Title: Re: Football Manager and son
Post by: pleno1 on July 24, 2012, 12:07:31 AM
Also cOnversations with kids just don't work.

They are either too young and immature to take on what you are saying.

Or they are suddenly too old and listening to you is a chore and they nod and roll their eyes thinking wow this guy is talking absolute bollocks but if I argue it will go on for lOnger.

Conversations with troubled kids is really bad. You should generally start conversations when you're on really good terms and they realise they're enjoying your company.

I went from being the kid who never listened but dad tried to talk to 10000 times to being the kid who rings his parents every day.

It's just all about waiting for the maturity to kick in I guess.


Title: Re: Football Manager and son
Post by: MintTrav on July 24, 2012, 12:58:21 AM
does the team come first or is the Father Son releationship on the football field more important

Which is more important to you?

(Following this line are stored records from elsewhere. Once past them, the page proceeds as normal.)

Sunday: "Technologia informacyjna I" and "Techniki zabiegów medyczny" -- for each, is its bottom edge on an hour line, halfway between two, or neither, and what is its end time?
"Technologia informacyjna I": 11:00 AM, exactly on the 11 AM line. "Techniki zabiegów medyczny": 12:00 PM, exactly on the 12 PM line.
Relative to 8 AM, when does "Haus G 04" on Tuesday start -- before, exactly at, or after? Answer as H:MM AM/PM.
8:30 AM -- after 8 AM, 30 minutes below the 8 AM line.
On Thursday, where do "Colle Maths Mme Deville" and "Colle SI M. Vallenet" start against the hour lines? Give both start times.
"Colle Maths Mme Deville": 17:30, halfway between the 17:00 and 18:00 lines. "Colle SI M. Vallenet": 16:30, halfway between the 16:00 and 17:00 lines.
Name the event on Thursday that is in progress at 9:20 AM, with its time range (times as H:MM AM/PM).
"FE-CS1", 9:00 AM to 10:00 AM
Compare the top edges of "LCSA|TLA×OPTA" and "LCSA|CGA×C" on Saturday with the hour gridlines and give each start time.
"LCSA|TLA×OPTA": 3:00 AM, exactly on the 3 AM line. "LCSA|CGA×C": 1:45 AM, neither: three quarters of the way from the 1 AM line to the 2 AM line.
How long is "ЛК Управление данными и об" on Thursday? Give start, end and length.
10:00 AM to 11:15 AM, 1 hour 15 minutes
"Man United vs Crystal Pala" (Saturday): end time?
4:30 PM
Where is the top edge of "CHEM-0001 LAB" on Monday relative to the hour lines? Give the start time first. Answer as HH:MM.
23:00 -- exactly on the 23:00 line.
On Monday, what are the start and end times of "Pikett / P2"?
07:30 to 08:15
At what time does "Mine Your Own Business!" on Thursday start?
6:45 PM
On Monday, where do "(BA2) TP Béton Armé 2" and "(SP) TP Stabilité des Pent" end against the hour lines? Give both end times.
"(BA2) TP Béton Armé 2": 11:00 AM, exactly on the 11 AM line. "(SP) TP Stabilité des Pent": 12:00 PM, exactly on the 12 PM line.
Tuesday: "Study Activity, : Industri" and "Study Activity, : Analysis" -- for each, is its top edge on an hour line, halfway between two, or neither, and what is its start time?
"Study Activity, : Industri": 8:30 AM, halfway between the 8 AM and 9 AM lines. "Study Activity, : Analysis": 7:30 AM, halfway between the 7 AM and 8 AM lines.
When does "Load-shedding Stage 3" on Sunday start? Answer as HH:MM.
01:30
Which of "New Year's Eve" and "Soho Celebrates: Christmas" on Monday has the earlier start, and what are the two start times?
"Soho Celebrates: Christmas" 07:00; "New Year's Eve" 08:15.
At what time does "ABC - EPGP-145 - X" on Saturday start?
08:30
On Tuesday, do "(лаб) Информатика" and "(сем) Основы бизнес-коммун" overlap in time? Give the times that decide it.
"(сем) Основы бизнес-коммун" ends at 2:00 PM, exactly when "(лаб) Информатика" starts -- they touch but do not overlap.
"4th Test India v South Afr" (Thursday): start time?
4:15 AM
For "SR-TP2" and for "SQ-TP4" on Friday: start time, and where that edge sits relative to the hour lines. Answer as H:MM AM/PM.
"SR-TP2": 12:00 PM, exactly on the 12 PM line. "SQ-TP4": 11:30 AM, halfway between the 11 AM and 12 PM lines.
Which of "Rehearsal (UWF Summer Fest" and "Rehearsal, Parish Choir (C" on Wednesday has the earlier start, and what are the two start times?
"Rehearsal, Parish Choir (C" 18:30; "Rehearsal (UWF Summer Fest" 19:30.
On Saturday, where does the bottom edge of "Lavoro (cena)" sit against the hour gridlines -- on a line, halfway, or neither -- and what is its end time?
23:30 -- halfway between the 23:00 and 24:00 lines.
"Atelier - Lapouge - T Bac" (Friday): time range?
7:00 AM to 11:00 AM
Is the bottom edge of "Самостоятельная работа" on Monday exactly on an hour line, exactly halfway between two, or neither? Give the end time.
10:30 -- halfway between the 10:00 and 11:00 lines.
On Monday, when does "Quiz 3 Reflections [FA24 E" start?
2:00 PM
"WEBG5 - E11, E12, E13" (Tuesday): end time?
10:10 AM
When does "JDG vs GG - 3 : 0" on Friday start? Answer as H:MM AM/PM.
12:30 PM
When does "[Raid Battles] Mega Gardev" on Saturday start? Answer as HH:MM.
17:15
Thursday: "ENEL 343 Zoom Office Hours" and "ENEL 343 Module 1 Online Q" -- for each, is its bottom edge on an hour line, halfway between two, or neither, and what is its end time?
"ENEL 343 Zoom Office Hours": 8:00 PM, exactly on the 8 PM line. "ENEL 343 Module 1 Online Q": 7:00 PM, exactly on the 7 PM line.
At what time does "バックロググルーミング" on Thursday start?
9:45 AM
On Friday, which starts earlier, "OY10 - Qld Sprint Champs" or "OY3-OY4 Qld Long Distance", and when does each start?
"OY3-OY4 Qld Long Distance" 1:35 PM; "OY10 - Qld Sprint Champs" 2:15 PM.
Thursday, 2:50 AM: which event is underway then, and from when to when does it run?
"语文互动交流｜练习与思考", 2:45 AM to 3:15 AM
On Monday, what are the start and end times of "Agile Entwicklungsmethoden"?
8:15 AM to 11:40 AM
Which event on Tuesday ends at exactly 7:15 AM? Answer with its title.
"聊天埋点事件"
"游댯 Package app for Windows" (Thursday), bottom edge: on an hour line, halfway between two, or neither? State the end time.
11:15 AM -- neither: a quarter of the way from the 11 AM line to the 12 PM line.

I assume your son is the reason you got involved in the first place. If you have told the other parents that he won't be playing in the next season, does that mean you are now going to ban him for the coming year? If so, what is the point of continuing with the team? I would try to continue including him in the team (or sub as approp) if you can, but if you are thinking of excluding him, it is time to can the team.


Title: Re: Football Manager and son
Post by: flushthemout on July 24, 2012, 07:18:46 AM
Cheers Glen, excellent response, i will miss him so much on match day, but i cant leave the team or hand it over to somebody else, i am a firm parent but spoil my 2 kids thats why Jack has started pushing the boundarys, i am thinking of getting him into another team, where i can still watch him and hopefully he will have a manager who jack  will respect, i really think its me being manager gives him the God given right to behave the way he has.


Title: Re: Football Manager and son
Post by: shedboymuff on July 24, 2012, 07:54:50 AM
I used to coach/manage my sons team from under 9's until the start of last season a very good team, I gave up so I could watch my son as a 'parent' and I was playing more live poker at the weekends, worst thing I done I totally miss it and regret it now, The guy who came in to replace me is doing as good a job as I was, and even though I have been offered other teams from a few clubs I have no interest as it wont be the same.

My advice would be to talk to your son before each game and explain what you expect from him on the pitch and explain that you will take him off if he miss behaves, Also explain to him why you have taken him off afterwards, do this before and after each game and hopefully the 5 mins will turn into 15 then longer, I have had issues with young kids similar to this, boys with real talent who if they could screw the nut and if their parents were interested they would be playing for senior clubs..

Its a very tough spot with you as its your son and I hope you find a way to work it out..


Title: Re: Football Manager and son
Post by: Biddy 62 on July 24, 2012, 08:09:45 AM
Could it be jealousy? If you are putting more into the team than him. How does he get on with the team?


Title: Re: Football Manager and son
Post by: istrabraq on July 24, 2012, 11:33:26 AM
Sounds like you when you was 9 brv ( only kidding ) hope you sort things out brv . Remember it's not worth falling out with jack . That's why I didn't do managers job with Louis team to much pressure and your like me very competive causes to much tension see you soon brv


Title: Re: Football Manager and son
Post by: flushthemout on July 24, 2012, 06:49:06 PM
Thanks Shed, Buddy and Bro, yeah he gets on with the team, will work summat out but we have a game on Sunday and only 6 players available, Jack would be 7 and we need 7, but told the parents already that Jack wont be playing this season, so if he doesnt play sundayi will have to cxl the game and thats not fair to the kids that are available.